* _WORK INSTRUCTION_
From the first line to the last, retype the records exactly and skip the pictures.

* _GIVEN INFORMATION_
———

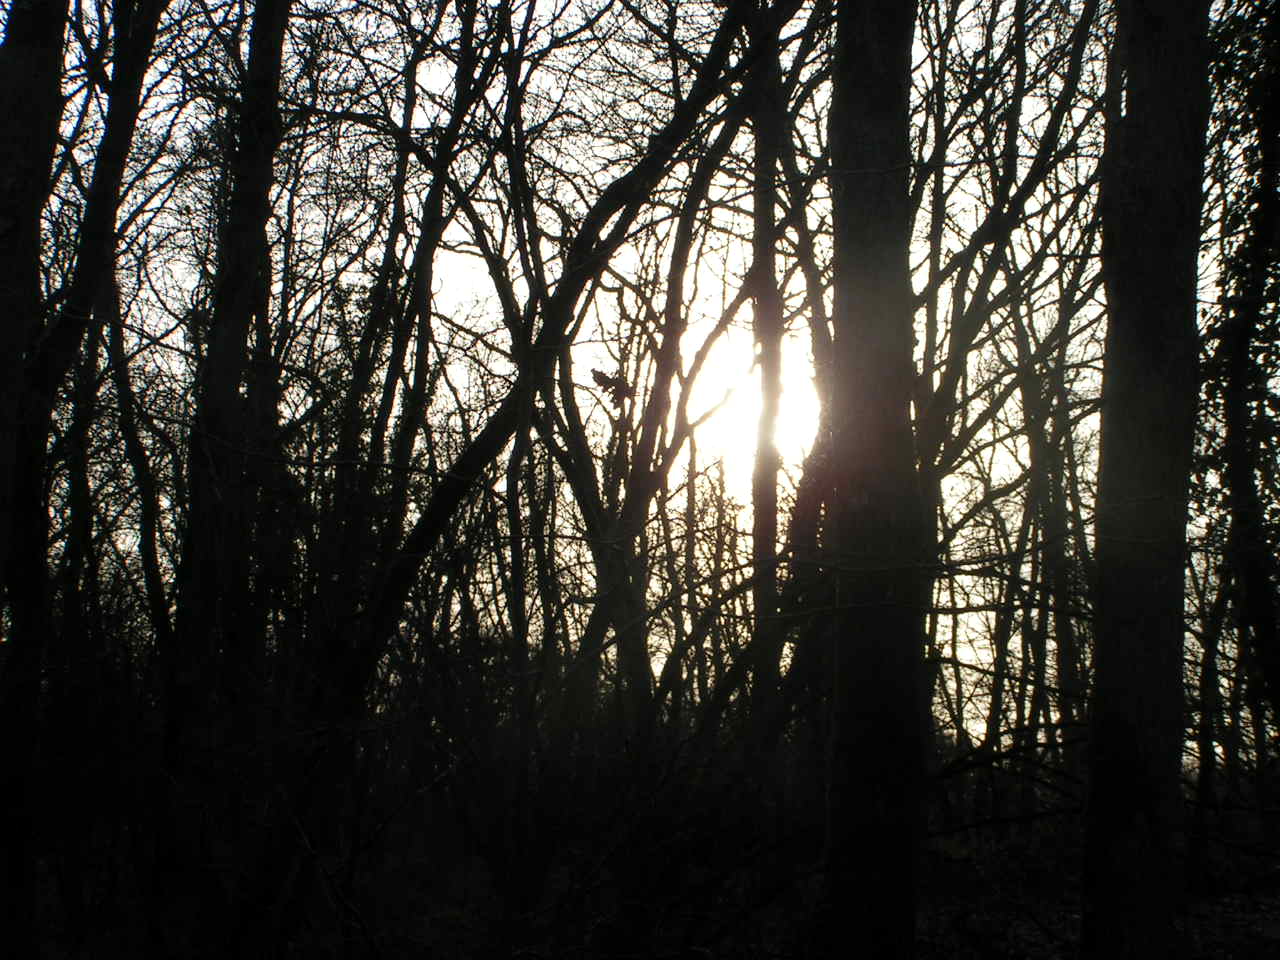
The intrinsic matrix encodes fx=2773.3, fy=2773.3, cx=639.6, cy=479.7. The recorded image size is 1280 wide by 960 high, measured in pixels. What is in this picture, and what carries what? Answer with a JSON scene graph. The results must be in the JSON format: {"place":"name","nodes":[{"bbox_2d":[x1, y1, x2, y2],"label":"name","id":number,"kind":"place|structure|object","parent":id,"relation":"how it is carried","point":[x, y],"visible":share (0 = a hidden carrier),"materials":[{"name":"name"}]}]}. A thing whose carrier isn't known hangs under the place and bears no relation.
{"place":"outdoors","nodes":[
{"label":"outdoors","id":0,"kind":"place"},
{"bbox_2d":[4,0,1276,763],"label":"sky","id":1,"kind":"structure","parent":0,"point":[337,170],"materials":[{"name":"white"}]},
{"bbox_2d":[9,778,1279,957],"label":"forest floor","id":2,"kind":"structure","parent":0,"point":[1077,926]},
{"bbox_2d":[0,3,171,957],"label":"tree","id":3,"kind":"object","parent":2,"relation":"on","point":[115,125],"visible":0.98,"materials":[{"name":"plant"}]},
{"bbox_2d":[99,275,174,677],"label":"tree","id":4,"kind":"object","parent":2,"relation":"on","point":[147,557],"visible":0.6,"materials":[{"name":"plant"}]},
{"bbox_2d":[157,0,291,950],"label":"tree","id":5,"kind":"object","parent":2,"relation":"on","point":[261,170],"visible":0.97,"materials":[{"name":"plant"}]},
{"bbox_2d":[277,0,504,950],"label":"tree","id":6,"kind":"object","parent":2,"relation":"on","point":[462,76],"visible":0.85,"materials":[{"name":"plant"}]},
{"bbox_2d":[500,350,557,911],"label":"tree","id":7,"kind":"object","parent":2,"relation":"on","point":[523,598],"visible":0.78,"materials":[{"name":"plant"}]},
{"bbox_2d":[286,1,792,942],"label":"tree","id":8,"kind":"object","parent":2,"relation":"on","point":[401,576],"visible":0.9,"materials":[{"name":"plant"}]},
{"bbox_2d":[590,367,634,403],"label":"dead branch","id":9,"kind":"object","parent":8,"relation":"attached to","point":[597,372],"visible":0.85,"materials":[{"name":"brown wood"}]},
{"bbox_2d":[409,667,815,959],"label":"shrub","id":10,"kind":"object","parent":2,"relation":"on","point":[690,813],"visible":0.76,"materials":[{"name":"black plant"}]},
{"bbox_2d":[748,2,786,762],"label":"tree","id":11,"kind":"object","parent":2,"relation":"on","point":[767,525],"visible":0.84,"materials":[{"name":"plant"}]},
{"bbox_2d":[817,1,926,959],"label":"tree","id":12,"kind":"object","parent":2,"relation":"on","point":[873,853],"visible":0.99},
{"bbox_2d":[914,1,1111,820],"label":"tree","id":13,"kind":"object","parent":2,"relation":"on","point":[1018,47],"visible":0.66,"materials":[{"name":"plant"}]},
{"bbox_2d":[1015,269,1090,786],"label":"tree","id":14,"kind":"object","parent":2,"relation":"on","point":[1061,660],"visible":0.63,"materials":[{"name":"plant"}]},
{"bbox_2d":[1077,0,1211,959],"label":"tree","id":15,"kind":"object","parent":2,"relation":"on","point":[1114,797],"visible":0.99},
{"bbox_2d":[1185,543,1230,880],"label":"tree","id":16,"kind":"object","parent":2,"relation":"on","point":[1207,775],"visible":0.58,"materials":[{"name":"plant"}]},
{"bbox_2d":[1199,1,1279,805],"label":"tree","id":17,"kind":"object","parent":2,"relation":"on","point":[1268,194],"visible":0.95,"materials":[{"name":"green plant"}]},
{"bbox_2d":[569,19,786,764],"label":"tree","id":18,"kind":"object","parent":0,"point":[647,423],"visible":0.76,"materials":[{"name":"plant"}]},
{"bbox_2d":[676,327,819,488],"label":"sun","id":19,"kind":"structure","parent":0,"point":[732,423],"materials":[{"name":"white"}]}
]}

———

* _TASK OUTPUT_
The intrinsic matrix encodes fx=2773.3, fy=2773.3, cx=639.6, cy=479.7. The recorded image size is 1280 wide by 960 high, measured in pixels. What is in this picture, and what carries what? Answer with a JSON scene graph. The results must be in the JSON format: {"place":"name","nodes":[{"bbox_2d":[x1, y1, x2, y2],"label":"name","id":number,"kind":"place|structure|object","parent":id,"relation":"how it is carried","point":[x, y],"visible":share (0 = a hidden carrier),"materials":[{"name":"name"}]}]}. A thing whose carrier isn't known hangs under the place and bears no relation.
{"place":"outdoors","nodes":[
{"label":"outdoors","id":0,"kind":"place"},
{"bbox_2d":[4,0,1276,763],"label":"sky","id":1,"kind":"structure","parent":0,"point":[337,170],"materials":[{"name":"white"}]},
{"bbox_2d":[9,778,1279,957],"label":"forest floor","id":2,"kind":"structure","parent":0,"point":[1077,926]},
{"bbox_2d":[0,3,171,957],"label":"tree","id":3,"kind":"object","parent":2,"relation":"on","point":[115,125],"visible":0.98,"materials":[{"name":"plant"}]},
{"bbox_2d":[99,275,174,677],"label":"tree","id":4,"kind":"object","parent":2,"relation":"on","point":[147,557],"visible":0.6,"materials":[{"name":"plant"}]},
{"bbox_2d":[157,0,291,950],"label":"tree","id":5,"kind":"object","parent":2,"relation":"on","point":[261,170],"visible":0.97,"materials":[{"name":"plant"}]},
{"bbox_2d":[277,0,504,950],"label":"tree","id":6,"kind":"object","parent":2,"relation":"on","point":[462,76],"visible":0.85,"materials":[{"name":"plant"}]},
{"bbox_2d":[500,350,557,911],"label":"tree","id":7,"kind":"object","parent":2,"relation":"on","point":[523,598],"visible":0.78,"materials":[{"name":"plant"}]},
{"bbox_2d":[286,1,792,942],"label":"tree","id":8,"kind":"object","parent":2,"relation":"on","point":[401,576],"visible":0.9,"materials":[{"name":"plant"}]},
{"bbox_2d":[590,367,634,403],"label":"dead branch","id":9,"kind":"object","parent":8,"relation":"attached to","point":[597,372],"visible":0.85,"materials":[{"name":"brown wood"}]},
{"bbox_2d":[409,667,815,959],"label":"shrub","id":10,"kind":"object","parent":2,"relation":"on","point":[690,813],"visible":0.76,"materials":[{"name":"black plant"}]},
{"bbox_2d":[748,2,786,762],"label":"tree","id":11,"kind":"object","parent":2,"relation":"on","point":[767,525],"visible":0.84,"materials":[{"name":"plant"}]},
{"bbox_2d":[817,1,926,959],"label":"tree","id":12,"kind":"object","parent":2,"relation":"on","point":[873,853],"visible":0.99},
{"bbox_2d":[914,1,1111,820],"label":"tree","id":13,"kind":"object","parent":2,"relation":"on","point":[1018,47],"visible":0.66,"materials":[{"name":"plant"}]},
{"bbox_2d":[1015,269,1090,786],"label":"tree","id":14,"kind":"object","parent":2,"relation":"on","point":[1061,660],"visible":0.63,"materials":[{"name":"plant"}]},
{"bbox_2d":[1077,0,1211,959],"label":"tree","id":15,"kind":"object","parent":2,"relation":"on","point":[1114,797],"visible":0.99},
{"bbox_2d":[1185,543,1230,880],"label":"tree","id":16,"kind":"object","parent":2,"relation":"on","point":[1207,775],"visible":0.58,"materials":[{"name":"plant"}]},
{"bbox_2d":[1199,1,1279,805],"label":"tree","id":17,"kind":"object","parent":2,"relation":"on","point":[1268,194],"visible":0.95,"materials":[{"name":"green plant"}]},
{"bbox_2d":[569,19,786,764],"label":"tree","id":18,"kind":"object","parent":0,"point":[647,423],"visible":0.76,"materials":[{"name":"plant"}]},
{"bbox_2d":[676,327,819,488],"label":"sun","id":19,"kind":"structure","parent":0,"point":[732,423],"materials":[{"name":"white"}]}
]}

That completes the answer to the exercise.